Zeitschrift für Japanisches Recht
Heft Nr.8 / 4. Jahrgang 1999

Unternehmenskauf in Japan

Ludwig H. Bonacker*

Japan hat heutzutage keine gute Presse. In der Berichterstattung der westlichen Medien dominieren Themen wie Finanzkrise, Rezession, Deflation und Korruptionsskandale. Tatsächlich markiert der letztjährige Fall in eine voll entwickelte Rezession den Beginn einer wirklichen Veränderung in der japanischen Wirtschaft. Das Japan-Modell alten Stils scheint einer starken Zerreißprobe ausgesetzt. Weder Banken noch Firmen noch Angestellte scheinen bereit zu sein, Mittel auf der Basis von guten Verbindungen und Konsensus alleine zur Verfügung zu stellen. Preislicher Wettbewerb gewinnt noch stärker an Bedeutung. Mehr und mehr gewinnen effiziente Anbieter mit den günstigsten Preisen die Oberhand. Deregulierung und Globalisierung, die von uns Ausländern immer wieder propagiert und forciert werden, verändern die Szene dramatisch.

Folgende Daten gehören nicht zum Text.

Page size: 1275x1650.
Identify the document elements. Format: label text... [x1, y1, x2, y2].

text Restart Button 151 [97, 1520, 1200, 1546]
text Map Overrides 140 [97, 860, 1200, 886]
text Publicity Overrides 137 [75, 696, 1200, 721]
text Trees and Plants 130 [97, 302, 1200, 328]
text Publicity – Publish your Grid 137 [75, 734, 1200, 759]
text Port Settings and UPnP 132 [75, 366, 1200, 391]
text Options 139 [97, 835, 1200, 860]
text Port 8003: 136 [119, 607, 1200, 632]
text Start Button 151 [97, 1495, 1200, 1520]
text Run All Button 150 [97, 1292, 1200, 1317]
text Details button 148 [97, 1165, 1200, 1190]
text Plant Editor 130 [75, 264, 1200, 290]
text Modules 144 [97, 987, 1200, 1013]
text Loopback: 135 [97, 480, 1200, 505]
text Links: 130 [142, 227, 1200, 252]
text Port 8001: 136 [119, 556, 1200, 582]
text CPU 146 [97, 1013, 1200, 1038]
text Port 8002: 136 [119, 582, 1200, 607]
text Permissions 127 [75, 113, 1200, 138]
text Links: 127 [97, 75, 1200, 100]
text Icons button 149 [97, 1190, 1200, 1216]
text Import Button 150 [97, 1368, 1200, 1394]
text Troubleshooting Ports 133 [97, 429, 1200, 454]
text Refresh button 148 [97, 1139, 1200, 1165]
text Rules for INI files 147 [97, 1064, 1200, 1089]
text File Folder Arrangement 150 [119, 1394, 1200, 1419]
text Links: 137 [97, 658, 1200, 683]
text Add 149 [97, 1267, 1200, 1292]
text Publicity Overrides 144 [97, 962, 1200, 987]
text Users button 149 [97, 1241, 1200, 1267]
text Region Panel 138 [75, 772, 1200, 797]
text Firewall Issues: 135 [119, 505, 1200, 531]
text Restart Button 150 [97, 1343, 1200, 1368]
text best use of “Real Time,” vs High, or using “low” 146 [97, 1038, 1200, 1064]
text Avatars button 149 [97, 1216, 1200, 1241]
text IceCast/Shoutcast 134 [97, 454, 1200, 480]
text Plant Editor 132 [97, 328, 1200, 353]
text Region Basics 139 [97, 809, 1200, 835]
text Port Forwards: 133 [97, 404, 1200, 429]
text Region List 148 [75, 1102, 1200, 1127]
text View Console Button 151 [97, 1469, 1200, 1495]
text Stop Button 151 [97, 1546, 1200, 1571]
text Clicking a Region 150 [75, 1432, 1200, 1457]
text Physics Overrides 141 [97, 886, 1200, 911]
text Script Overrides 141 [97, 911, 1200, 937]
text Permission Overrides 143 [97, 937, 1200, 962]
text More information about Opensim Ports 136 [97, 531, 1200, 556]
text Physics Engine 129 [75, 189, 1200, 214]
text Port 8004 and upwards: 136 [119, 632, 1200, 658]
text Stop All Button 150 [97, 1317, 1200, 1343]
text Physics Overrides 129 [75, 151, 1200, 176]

Dieser Übergang schmerzt. Wir registrieren einen deutlichen Anstieg der Arbeitslosenzahlen, einen Anstieg der Konkurse und eine Durchlöcherung der Preisgestaltungsmacht der Konglomerate.

Dies ist eine echte Veränderung. Sie wird durch Kräfte am Markt bewegt, die diesmal über den momentanen Konjunkturzyklus hinausreichen. Die extrem niedrige Kapitalverzinsung ist ohne Beispiel. Umstrukturierungen sind zur unausweichlichen Realität geworden.

Die Veränderungen werden diesmal nicht von den Bürokraten gesteuert – sie haben größtenteils die Kontrolle über die Wirtschaft, sofern sie jemals bestand, verloren – sondern sie unterliegen der Einschätzung der Märkte und dem Urteil über die Unternehmen und ihre Leistungen. Im gleichen Maße wie sich der Abstand zwischen Gewinnern und Verlierern vergrößert, erscheint die Hilflosigkeit der Bürokraten um so auffälliger. Ihre Aufgabe haben sie immer darin gesehen, unter den Kräften Chancengleichheit zu gewährleisten, was im heutigen globalen Umfeld und seiner Kultur des freien Wettbewerbs nur schwer unter einen Hut zu bringen ist.

Wir sollten uns durch die Schwierigkeiten des Umbruchs und durch die schlechte Stimmung bei einigen Finanzinstituten nicht die Aussicht in die Zukunft völlig verstellen lassen. Der Schlüssel zu einer umfassenden Betrachtung ist auf der Produktionsseite zu suchen. Dieser Aspekt ist in den meisten Abhandlungen bisher völlig in den Hintergrund getreten oder vergessen worden. Der japanische Produktionssektor läßt sich nicht so recht in das stereotype Bild von Japan als dem eines wankenden Wirtschaftsriesen einordnen. Die kontinuierlichen, großen Fortschritte der japanischen herstellenden Industrie und ihre Bemühungen, die Produktionstechnologien ständig zu verbessern und zu rationalisieren und somit auf den Weltmärkten konkurrenzfähig zu bleiben, werden dabei völlig übersehen.